### Text to read
::::

I have to solve a biquartic equation:

\begin{equation} z^8+W_3z^6+W_2z^4+W_1z^2+W_0=0 \notag \end{equation}

Of course I could solve the quartic for $z^2$ and take the square roots of the solutions.
However, I'm looking for an analytical expression, and I guess that extracting the real and imaginary parts of the square roots of the huge expressions of the quartic solutions would be quite a pain.
Thus I tried to factor the biquartic as in $8$ System of equation , so I will only have to change some signs in the expressions of the quartics solutions.

::::

### Part of a data file
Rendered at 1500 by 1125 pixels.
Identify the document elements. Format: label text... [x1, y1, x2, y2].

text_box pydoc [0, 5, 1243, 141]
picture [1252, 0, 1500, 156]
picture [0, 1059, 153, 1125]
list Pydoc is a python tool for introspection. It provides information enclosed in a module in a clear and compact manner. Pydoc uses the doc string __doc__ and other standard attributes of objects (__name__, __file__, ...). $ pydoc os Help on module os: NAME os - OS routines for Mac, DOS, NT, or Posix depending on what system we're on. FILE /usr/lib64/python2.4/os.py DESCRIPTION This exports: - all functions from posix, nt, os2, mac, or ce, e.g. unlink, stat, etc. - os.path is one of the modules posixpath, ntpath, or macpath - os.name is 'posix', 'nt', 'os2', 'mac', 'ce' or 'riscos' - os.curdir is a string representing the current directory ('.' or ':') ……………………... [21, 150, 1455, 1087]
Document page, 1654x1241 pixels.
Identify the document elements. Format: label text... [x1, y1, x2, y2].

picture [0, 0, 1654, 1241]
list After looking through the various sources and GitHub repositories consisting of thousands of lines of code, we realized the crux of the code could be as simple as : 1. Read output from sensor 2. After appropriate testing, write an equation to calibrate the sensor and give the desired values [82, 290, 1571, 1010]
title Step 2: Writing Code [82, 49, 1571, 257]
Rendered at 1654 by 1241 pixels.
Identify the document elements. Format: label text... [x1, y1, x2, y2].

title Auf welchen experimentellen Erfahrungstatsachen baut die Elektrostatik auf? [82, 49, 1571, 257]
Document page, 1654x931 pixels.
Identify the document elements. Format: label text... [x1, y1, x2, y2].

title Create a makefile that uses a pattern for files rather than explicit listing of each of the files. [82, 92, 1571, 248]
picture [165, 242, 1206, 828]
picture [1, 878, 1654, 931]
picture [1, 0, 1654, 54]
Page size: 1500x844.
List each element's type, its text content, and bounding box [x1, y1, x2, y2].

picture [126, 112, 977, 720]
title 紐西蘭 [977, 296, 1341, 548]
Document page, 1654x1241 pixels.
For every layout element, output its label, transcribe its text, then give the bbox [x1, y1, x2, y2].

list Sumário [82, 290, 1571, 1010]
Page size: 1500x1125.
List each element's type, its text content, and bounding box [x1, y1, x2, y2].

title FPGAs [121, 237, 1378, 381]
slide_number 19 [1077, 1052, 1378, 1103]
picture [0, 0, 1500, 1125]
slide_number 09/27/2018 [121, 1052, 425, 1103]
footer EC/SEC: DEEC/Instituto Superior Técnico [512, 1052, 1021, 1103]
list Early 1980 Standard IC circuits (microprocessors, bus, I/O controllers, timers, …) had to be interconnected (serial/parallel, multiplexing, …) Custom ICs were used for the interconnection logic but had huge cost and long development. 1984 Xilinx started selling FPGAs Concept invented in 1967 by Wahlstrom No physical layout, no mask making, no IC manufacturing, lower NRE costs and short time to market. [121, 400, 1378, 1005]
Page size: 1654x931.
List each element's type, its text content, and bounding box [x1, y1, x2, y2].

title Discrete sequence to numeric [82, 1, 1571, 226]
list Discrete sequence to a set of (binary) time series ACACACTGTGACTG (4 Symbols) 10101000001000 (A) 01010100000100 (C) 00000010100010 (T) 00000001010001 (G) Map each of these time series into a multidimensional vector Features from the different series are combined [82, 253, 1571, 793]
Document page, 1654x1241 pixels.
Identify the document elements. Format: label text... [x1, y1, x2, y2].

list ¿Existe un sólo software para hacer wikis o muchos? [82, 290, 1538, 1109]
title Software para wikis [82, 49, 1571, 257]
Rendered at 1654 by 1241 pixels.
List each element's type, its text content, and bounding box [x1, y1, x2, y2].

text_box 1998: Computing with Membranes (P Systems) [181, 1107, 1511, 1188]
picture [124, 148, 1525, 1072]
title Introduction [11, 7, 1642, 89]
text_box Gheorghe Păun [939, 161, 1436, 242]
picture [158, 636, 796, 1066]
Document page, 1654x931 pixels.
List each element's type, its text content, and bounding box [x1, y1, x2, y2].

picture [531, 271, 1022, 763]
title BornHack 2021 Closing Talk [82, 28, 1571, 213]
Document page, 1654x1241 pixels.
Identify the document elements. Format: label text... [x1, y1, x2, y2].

::::

### Problems to work on
1. Repeat the passage on the biquartic equation word for word, starting at "Of course I" and ending at "quite a pain.".
2. In the passage on the biquartic equation, what kind of expression is the writer looking for?
3. Please carry the passage on the biquartic equation forward from the point where it stops.
These records were taken from a separate source.

### Results for the exercise
1.
Of course I could solve the quartic for $z^2$ and take the square roots of the solutions.
However, I'm looking for an analytical expression, and I guess that extracting the real and imaginary parts of the square roots of the huge expressions of the quartic solutions would be quite a pain.

2. An analytical expression.

3.
Let $A$, $B$, $C$, $E$, $F$, and $G$ be complex numbers to be determined:

\begin{equation} (z^4+Az^3+(B+C)z^2+(AC+E)z+(F+G))(z^4-Az^3+(B-C)z^2+(AC-E)z+(F-G))=0 \notag \end{equation}

Expanding it and equating the coefficients of the two equations, I found:

\begin{equation} \begin{split} 2B&=W_3+A^2\\ 8F&=4W_2-(W_3+A^2)^2+8AE+4C^2\\ \end{split} \notag \end{equation}

Inserting these equations in the four remaining ones leads to:

\begin{equation} \begin{split} AC(W_3+A^2)-2AG-2CE&=0\\ AC(4W_2-(W_3+A^2)^2+8AE+4C^2)-8EG&=0\\ (W_3+A^2)(4W_2-(W_3+A^2)^2+8AE+4C^2)+8A^2C^2-8E^2-16CG&=8W_1\\ (4W_2-(W_3+A^2)^2+8AE+4C^2)^2-64G^2&=64W_0\\ \end{split} \notag \end{equation}

And this is where I'm stuck. Thus the question is: what are the expressions of $A$, $C$, $E$, and $G$ as functions of the $W_j$ coefficients?

Thanks in advance for your answers.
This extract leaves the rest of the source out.